This binding induces the clustering of Tir, followed by its phosphorylation on tyro sine residue 474 in the cytoplasmic C terminal domain. The phosphotyrosine selleck chemical moiety recruits the host cell adaptor protein Nck, which binds and presumably activates N WASP, leading Inhibitors,Modulators,Libraries to actin polymerization mediated by the Arp23 complex. Although this pathway is recognized as the principal one operating in EPEC, another Nck inde pendent pathway has also been described in these bacteria. Furthermore, the complexity of EPEC signal transduc tion is not fully understood. Tir is inserted in the cell membrane, where it adopts a hairpin loop structure, with both N and C termini project ing into the host cytoplasm. Pedestals are dynamic structures that undergo constant remodeling by cycles of actin polymerizationdepolymerization.

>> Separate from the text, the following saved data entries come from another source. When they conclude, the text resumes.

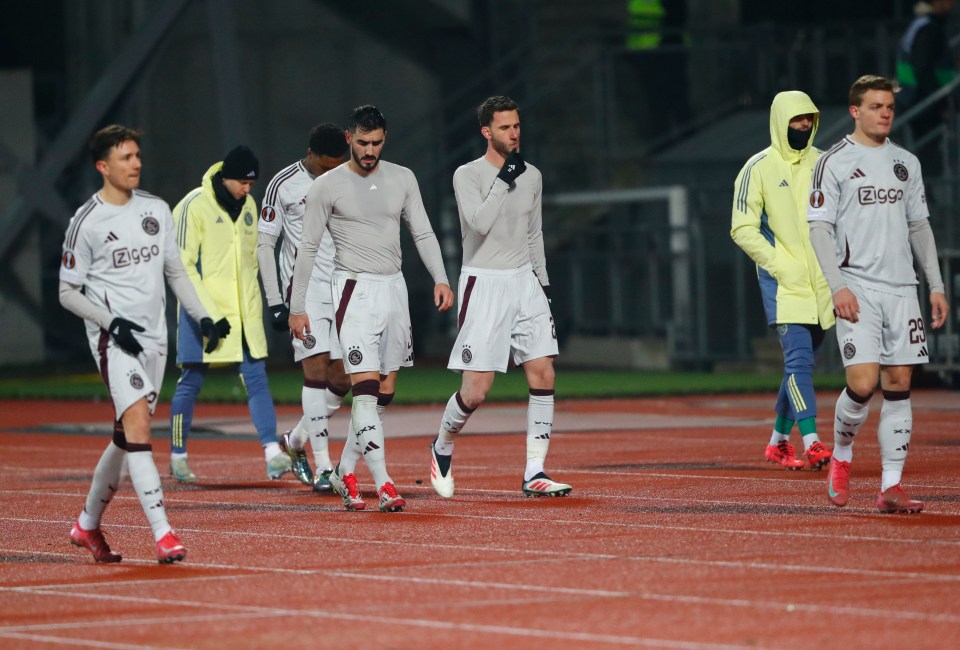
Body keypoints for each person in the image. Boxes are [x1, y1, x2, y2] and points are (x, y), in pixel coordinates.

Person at [60, 125, 225, 563]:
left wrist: (203, 316)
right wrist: (111, 323)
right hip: (114, 342)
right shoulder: (87, 222)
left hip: (155, 340)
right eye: (125, 157)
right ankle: (164, 533)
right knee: (137, 428)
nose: (135, 163)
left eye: (137, 155)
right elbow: (66, 292)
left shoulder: (155, 209)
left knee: (122, 437)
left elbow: (175, 272)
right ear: (103, 166)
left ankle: (87, 525)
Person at [289, 105, 454, 513]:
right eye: (362, 142)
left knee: (384, 393)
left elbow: (423, 230)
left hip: (394, 289)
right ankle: (383, 484)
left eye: (376, 142)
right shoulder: (326, 187)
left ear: (385, 139)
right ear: (349, 138)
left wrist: (441, 277)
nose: (369, 150)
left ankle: (346, 469)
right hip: (354, 290)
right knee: (363, 391)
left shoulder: (402, 178)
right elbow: (307, 248)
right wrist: (297, 307)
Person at [807, 74, 950, 513]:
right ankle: (843, 457)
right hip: (858, 287)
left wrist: (936, 285)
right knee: (863, 382)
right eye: (876, 106)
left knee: (900, 382)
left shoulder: (906, 161)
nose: (885, 113)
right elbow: (819, 229)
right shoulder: (833, 161)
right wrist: (839, 286)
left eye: (889, 106)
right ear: (855, 111)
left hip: (903, 288)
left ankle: (891, 486)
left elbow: (919, 226)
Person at [429, 95, 572, 500]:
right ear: (486, 132)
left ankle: (535, 472)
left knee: (543, 372)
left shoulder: (533, 176)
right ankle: (441, 446)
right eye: (505, 127)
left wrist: (543, 287)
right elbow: (478, 223)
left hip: (524, 280)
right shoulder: (467, 175)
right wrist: (505, 178)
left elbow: (534, 234)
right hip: (484, 282)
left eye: (517, 126)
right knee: (476, 390)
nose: (514, 133)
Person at [168, 146, 292, 482]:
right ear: (225, 177)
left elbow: (253, 263)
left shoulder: (250, 207)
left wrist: (269, 304)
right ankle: (178, 456)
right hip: (202, 315)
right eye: (241, 182)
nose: (247, 189)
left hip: (244, 315)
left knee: (256, 379)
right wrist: (207, 314)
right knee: (190, 382)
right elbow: (181, 267)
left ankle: (272, 453)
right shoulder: (193, 205)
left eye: (251, 184)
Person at [731, 91, 835, 472]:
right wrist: (781, 266)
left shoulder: (825, 162)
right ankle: (812, 441)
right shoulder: (757, 167)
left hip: (824, 285)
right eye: (796, 119)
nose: (803, 125)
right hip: (783, 284)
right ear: (780, 121)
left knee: (799, 367)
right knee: (799, 362)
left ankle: (777, 442)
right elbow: (742, 228)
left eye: (809, 118)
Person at [257, 123, 351, 492]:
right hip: (305, 290)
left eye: (336, 167)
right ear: (311, 154)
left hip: (344, 285)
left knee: (343, 378)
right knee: (315, 371)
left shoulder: (350, 177)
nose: (331, 174)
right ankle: (325, 467)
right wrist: (276, 301)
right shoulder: (283, 184)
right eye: (326, 167)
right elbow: (266, 244)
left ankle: (295, 440)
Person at [896, 0, 957, 171]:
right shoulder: (930, 29)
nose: (953, 4)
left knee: (924, 156)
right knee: (927, 157)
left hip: (911, 97)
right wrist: (942, 103)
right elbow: (924, 69)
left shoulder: (921, 24)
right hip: (921, 102)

It is impor tant to understand the contribution of other signals to pedestal formation, not only for EPEC but also for other actin based processes. For instance, it has been postulated that Tir Nck signaling mimics the nephrin Nck actin pathway. Cortactin is a key regulator of the actin cytoskeleton which Inhibitors,Modulators,Libraries plays a crucial role in cell invasion and actin based motility during the infection of many microbial patho gens. Cortactin possesses an N terminal acidic domain which harbors a DDW motif that activates, albeit weakly, the Arp23 complex at branching points. The NTA domain is followed by a series of repeat domains that bind filamentous actin. The C ter minal SH3 domain of cortactin binds various pro teins, such as N WASP, which is a ubiquitously expressed member of the WASP family of proteins.
Cortactin can be phosphor ylated by tyrosine kinases and serinethreonine kinases. Src kinase targets tyrosine residues 421, 466 and 482 while Erk phos phorylates serines 405 and 418 which lie in a proline Inhibitors,Modulators,Libraries rich area. Interestingly, a Src family member and Abl kinases phosphorylate Tir. The Arp23 complex can be independently activated to initiate actin polymerization by the VCA domain of WASP members and by both the NTA and F actin binding repeats of cortactin. Theoreti cally N WASP, cortactin and the Arp23 complex can form ternary complexes. Cortactin has been shown in vitro to bind and activate N WASP via an SH3 proline rich domain interaction. This activation is regulated pos itively and negatively when cortactin Inhibitors,Modulators,Libraries is phosphorylated by Erk and Src respectively.
Erk phosphorylation of cortactin or the double mutation S405,418D in cortactin that mim ics this phosphorylation enhance the proteins binding to and activation of N WASP. Conversely, Src phosphoryla tion inhibits the ability of both Erk phosphorylated Inhibitors,Modulators,Libraries cort actin, and that doubly mutated S405,418D cortactin, to activate N WASP. Furthermore, phospho mimetic muta sellectchem tion of the three tyrosine residues targeted by Src inhibited the ability of S405,418D cort actin to activate N WASP.